◆ **DO THIS**
Reproduce the rows below word for word, beginning at the first line and continuing through the line that contains "scientific name: Acanthurus tennentii".

◆ **RECORDS FOR THE TASK**
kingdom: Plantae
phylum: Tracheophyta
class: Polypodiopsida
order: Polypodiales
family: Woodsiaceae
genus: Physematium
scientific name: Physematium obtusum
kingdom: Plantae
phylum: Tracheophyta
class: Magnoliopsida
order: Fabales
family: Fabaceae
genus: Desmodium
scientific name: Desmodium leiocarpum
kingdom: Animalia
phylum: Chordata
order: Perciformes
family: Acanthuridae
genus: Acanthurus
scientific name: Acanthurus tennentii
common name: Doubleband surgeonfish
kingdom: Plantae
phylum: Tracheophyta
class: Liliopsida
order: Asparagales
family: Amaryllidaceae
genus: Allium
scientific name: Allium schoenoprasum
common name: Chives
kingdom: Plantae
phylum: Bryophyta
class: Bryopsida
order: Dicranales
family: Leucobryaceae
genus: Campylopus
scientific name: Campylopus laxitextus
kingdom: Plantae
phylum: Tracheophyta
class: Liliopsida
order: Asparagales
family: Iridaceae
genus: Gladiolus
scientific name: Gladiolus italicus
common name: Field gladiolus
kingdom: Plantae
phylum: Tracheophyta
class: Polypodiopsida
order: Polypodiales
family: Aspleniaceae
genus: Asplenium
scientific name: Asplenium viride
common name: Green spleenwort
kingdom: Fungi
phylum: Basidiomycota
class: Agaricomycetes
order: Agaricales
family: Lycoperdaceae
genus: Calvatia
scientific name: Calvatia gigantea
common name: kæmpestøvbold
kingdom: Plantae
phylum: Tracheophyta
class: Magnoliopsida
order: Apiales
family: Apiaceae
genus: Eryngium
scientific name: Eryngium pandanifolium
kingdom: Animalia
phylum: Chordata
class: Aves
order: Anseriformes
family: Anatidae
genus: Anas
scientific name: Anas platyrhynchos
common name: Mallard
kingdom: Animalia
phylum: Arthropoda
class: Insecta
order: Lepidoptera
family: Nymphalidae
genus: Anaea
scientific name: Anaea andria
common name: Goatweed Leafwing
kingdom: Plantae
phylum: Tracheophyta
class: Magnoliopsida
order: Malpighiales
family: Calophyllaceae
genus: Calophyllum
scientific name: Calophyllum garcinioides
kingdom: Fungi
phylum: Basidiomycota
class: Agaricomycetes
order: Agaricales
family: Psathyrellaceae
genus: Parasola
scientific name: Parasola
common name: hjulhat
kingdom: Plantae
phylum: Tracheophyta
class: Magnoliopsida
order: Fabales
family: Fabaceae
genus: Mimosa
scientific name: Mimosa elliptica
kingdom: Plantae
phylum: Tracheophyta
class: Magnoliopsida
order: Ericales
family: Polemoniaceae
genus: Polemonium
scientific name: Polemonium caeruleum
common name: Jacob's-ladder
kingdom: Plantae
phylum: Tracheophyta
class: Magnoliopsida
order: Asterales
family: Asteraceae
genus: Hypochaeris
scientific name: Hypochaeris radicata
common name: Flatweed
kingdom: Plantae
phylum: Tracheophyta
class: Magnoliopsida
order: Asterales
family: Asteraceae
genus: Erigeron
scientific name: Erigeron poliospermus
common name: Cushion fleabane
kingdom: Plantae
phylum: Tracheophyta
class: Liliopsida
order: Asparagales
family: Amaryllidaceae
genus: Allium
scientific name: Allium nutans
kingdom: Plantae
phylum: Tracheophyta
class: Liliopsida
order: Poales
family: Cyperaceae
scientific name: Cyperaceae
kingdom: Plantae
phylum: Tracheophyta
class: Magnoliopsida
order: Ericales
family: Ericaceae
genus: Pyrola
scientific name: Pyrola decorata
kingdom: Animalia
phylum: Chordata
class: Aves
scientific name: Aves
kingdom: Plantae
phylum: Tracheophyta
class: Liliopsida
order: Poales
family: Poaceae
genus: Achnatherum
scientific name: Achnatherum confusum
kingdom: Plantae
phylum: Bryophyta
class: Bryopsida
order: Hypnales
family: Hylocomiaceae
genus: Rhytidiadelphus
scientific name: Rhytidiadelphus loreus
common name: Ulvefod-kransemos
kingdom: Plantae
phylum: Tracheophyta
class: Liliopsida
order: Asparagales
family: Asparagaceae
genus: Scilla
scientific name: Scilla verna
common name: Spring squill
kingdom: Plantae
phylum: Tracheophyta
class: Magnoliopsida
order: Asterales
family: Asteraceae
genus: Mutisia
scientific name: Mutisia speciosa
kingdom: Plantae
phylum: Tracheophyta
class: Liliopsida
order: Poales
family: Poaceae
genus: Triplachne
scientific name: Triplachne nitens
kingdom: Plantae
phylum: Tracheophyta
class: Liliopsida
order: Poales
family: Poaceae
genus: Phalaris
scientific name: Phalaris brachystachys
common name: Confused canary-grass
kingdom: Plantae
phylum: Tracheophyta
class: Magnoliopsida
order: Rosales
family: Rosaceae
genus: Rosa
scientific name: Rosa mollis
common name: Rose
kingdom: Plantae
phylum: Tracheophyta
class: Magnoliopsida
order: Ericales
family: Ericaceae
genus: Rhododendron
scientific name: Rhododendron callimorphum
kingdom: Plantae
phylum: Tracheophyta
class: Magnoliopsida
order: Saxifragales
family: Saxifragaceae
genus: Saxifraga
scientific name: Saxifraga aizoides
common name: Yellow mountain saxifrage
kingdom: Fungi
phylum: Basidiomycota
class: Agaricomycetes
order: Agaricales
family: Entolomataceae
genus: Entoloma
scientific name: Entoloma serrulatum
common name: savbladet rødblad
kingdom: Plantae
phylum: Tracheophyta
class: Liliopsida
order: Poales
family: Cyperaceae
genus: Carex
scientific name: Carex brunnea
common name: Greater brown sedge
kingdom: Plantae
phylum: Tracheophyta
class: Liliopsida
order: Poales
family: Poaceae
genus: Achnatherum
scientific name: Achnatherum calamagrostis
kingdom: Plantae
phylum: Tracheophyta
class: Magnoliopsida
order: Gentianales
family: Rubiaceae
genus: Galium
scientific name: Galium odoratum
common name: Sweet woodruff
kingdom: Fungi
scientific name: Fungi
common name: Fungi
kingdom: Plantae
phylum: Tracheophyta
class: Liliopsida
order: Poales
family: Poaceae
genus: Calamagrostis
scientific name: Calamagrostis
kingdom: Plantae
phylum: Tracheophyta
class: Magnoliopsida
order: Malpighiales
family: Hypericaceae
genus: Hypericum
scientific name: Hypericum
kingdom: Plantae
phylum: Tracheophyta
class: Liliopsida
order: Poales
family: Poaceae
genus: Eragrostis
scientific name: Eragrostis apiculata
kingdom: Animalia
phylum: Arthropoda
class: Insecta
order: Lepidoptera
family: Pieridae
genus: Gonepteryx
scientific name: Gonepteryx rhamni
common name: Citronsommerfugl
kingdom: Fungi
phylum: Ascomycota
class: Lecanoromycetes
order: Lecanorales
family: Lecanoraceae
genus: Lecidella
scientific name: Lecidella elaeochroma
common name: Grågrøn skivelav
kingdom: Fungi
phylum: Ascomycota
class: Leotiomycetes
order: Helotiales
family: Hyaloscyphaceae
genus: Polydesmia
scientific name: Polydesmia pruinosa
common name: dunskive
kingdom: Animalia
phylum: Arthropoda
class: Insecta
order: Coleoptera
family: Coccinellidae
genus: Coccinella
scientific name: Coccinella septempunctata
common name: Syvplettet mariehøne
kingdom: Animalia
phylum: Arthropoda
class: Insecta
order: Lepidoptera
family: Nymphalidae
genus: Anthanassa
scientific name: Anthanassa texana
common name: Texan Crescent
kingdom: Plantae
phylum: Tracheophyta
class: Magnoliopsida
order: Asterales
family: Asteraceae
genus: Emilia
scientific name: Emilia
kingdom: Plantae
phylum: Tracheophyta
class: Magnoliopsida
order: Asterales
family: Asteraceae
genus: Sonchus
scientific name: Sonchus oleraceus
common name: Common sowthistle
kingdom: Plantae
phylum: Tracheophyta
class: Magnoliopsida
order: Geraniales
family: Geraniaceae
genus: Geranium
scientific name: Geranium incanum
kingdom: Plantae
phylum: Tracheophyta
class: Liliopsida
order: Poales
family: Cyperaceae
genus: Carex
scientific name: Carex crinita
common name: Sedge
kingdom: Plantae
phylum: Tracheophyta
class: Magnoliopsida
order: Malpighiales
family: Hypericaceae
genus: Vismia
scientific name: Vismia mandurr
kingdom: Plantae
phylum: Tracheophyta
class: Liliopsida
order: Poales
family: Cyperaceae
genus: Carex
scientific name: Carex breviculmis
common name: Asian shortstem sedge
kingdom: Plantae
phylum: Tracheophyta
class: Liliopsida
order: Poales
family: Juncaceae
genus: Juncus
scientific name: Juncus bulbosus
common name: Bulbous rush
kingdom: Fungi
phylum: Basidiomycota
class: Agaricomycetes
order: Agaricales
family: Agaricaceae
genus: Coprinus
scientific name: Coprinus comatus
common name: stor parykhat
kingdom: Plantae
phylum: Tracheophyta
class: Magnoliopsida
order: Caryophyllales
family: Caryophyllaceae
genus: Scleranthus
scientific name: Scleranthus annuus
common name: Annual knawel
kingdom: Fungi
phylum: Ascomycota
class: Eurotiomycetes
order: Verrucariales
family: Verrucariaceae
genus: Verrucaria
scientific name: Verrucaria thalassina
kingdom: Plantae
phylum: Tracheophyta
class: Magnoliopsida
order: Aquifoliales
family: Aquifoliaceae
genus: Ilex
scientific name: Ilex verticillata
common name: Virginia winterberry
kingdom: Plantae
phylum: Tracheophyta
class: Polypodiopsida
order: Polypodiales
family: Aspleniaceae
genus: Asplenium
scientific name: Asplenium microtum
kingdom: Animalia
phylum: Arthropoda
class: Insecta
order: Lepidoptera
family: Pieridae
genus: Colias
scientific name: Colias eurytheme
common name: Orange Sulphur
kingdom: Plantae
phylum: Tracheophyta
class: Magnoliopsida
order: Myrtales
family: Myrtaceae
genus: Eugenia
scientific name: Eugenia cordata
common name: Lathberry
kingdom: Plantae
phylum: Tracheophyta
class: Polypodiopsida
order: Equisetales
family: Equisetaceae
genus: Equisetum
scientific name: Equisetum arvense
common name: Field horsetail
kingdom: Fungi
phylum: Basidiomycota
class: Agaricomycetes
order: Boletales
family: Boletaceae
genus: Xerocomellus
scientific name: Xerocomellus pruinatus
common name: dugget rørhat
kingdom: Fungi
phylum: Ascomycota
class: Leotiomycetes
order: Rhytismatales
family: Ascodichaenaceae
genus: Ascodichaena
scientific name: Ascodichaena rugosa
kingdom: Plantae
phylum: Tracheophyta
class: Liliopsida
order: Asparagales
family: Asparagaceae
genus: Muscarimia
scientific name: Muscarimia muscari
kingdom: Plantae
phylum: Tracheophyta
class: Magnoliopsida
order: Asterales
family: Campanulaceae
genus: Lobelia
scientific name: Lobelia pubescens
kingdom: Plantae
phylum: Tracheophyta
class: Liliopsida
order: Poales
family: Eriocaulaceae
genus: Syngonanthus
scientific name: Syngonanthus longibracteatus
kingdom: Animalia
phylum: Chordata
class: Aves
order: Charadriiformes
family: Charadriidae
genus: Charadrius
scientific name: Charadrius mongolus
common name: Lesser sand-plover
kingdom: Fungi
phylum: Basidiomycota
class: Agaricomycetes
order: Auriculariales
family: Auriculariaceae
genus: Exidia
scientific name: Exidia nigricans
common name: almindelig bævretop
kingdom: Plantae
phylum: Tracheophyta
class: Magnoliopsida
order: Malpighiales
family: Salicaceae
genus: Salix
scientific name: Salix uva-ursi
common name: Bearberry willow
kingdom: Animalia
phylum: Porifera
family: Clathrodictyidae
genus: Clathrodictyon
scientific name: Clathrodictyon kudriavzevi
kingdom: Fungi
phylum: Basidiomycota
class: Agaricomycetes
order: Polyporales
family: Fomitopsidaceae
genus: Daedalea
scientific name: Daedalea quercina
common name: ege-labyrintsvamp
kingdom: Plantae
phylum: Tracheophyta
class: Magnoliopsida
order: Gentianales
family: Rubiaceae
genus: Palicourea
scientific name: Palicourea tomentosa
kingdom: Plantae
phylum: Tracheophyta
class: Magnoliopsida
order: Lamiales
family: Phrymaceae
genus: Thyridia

◆ **WRITTEN RESPONSE**
kingdom: Plantae
phylum: Tracheophyta
class: Polypodiopsida
order: Polypodiales
family: Woodsiaceae
genus: Physematium
scientific name: Physematium obtusum
kingdom: Plantae
phylum: Tracheophyta
class: Magnoliopsida
order: Fabales
family: Fabaceae
genus: Desmodium
scientific name: Desmodium leiocarpum
kingdom: Animalia
phylum: Chordata
order: Perciformes
family: Acanthuridae
genus: Acanthurus
scientific name: Acanthurus tennentii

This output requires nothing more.